Search code examples
ruststructenumsetl

How to Implement a Rust Struct with Enum for Config File Parsing to Create Varying Object Types


I need help implementing Rust structs and enums to parse a config file, which will create objects of different types based on a field in the config.

In my use case the configuration specifies datastore details, where the datastore type (e.g. CSV, JSON) influences the structure and fields of the settings section.

Here's an example of a CSV config:

model:
  model_path: octaioxide/tests/testdata/pytorch_nn.onnx

datastore:
  datastore_type: csv
  settings:
    file_path: inference-example/test-data.csv
    delimiter: ;
    headers: true

and Json:

model:
  model_path: octaioxide/tests/testdata/pytorch_nn.onnx

datastore:
  datastore_type: json
  settings:
    file_path: inference-example/test-data.json
    json_specific_field: true

I'd like to create a struct so that when I deserialise the config file, it has an object datastore which is instantiated by default using the settings provided.
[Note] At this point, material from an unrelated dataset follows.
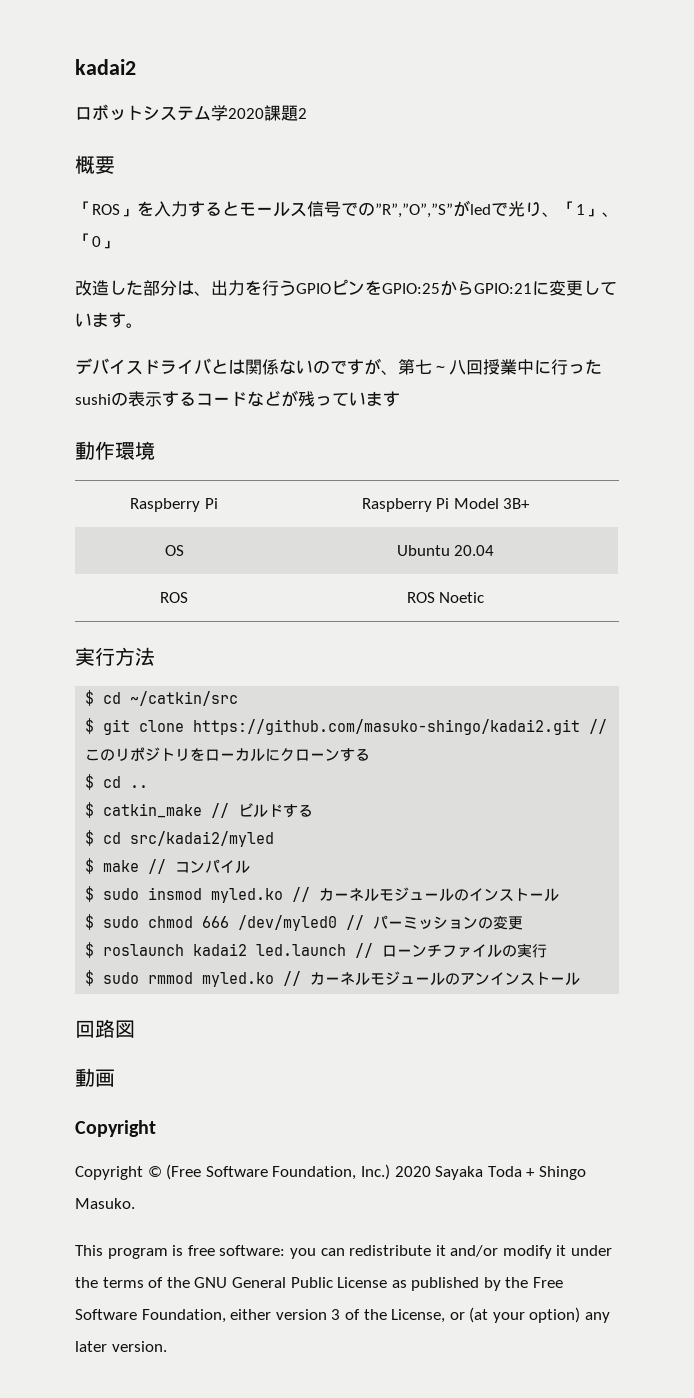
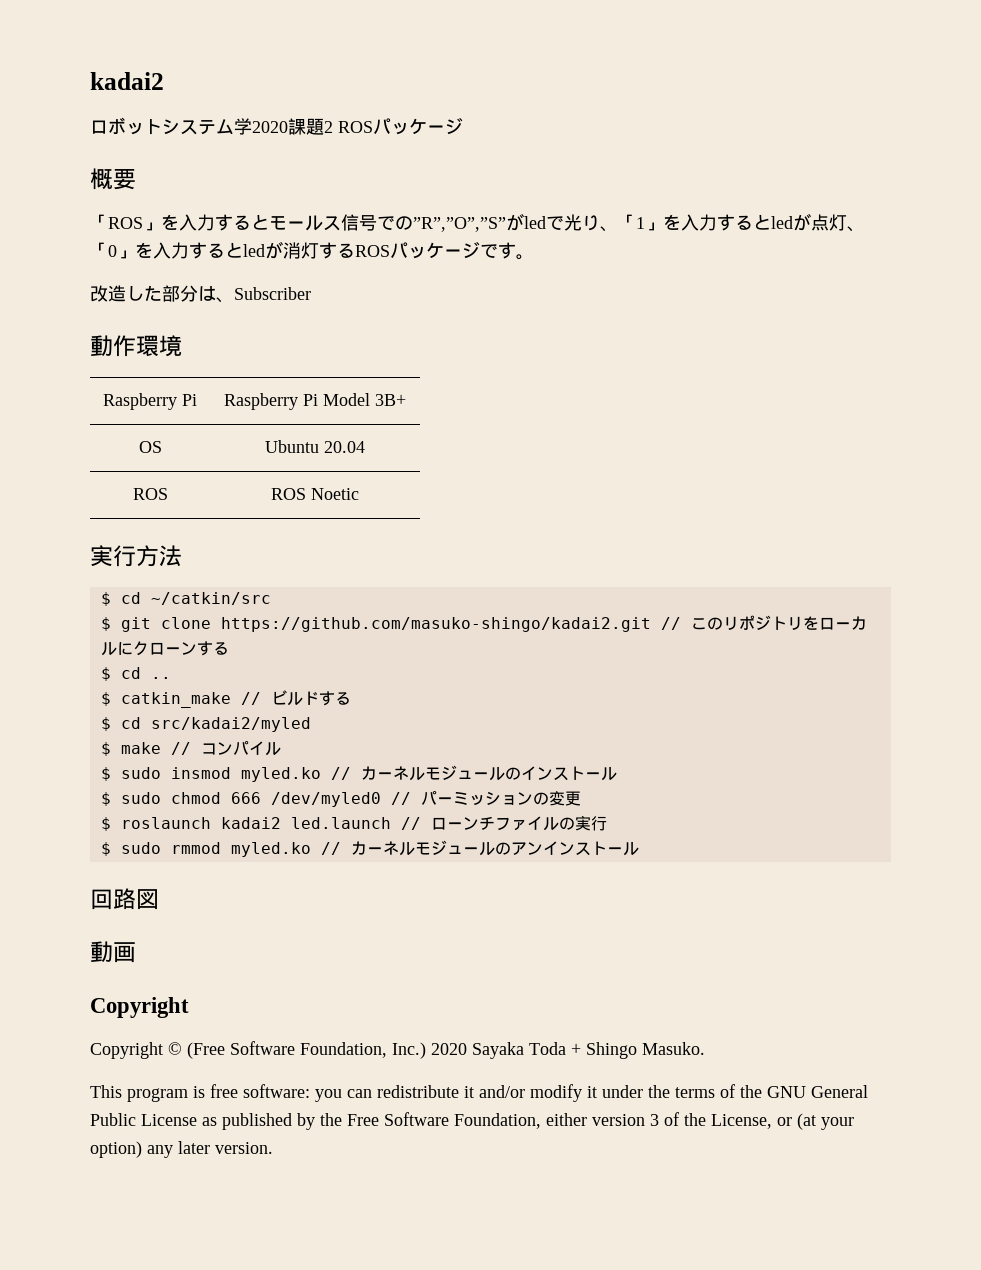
(307, 113) none -> [338,118,463,135] ROSパッケージ
[602,212,619,217] [75,233,118,249] [75,279,617,296] [75,312,143,328] [75,358,602,375] [75,390,400,407] 、「0」 // 改造した部分は、出力を行うGPIOピンをGPIO:25からGPIO:21に変更しています。 // デバイスドライバとは関係ないのですが、第七～八回授業中に行ったsushiの表示するコードなどが残っています -> [663,213,865,232] [90,241,534,260] [90,285,311,303] を入力するとledが点灯、「0」を入力するとledが消灯するROSパッケージです。 // 改造した部分は、Subscriber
Something like:

pub struct InferenceConfig {
    pub model: Model,
    pub datastore: DataStore
}

let inference = InferenceConfig::new(filepath);
data: vec![] = inferece.datastore.load_data();

I had thought that there would be a way of creating a DataStore enum which held Csv, Json etc. objects:

pub enum DataSource {
    Csv(CsvDataSource),
    Json(JsonDataSource),
    // more
}

such that when the config is parsed, the datastore attribute of InferenceConfig becomes the CsvDataSource objects (containing a load_data method)

However I have tried many variations on this without success.


Solution

  • I'm assuming you're using serde and serde-yaml to load this config.

    Your datastore structure reflects an adjacently tagged enum meaning it only has a "tag" field and a "content" field (where the content is determined by the tag). You can configure that like so:

    #[derive(Deserialize)]
    #[serde(tag = "datastore_type", content = "settings", rename_all = "snake_case")]
    enum DataStore {
        Csv(CsvDataSource),
        Json(JsonDataSource),
        // more
    }
    

    The rename_all = ... part is just so that "json" (lowercase) gets parsed to the Json variant. Same for "csv".

    Full working example available on the playground.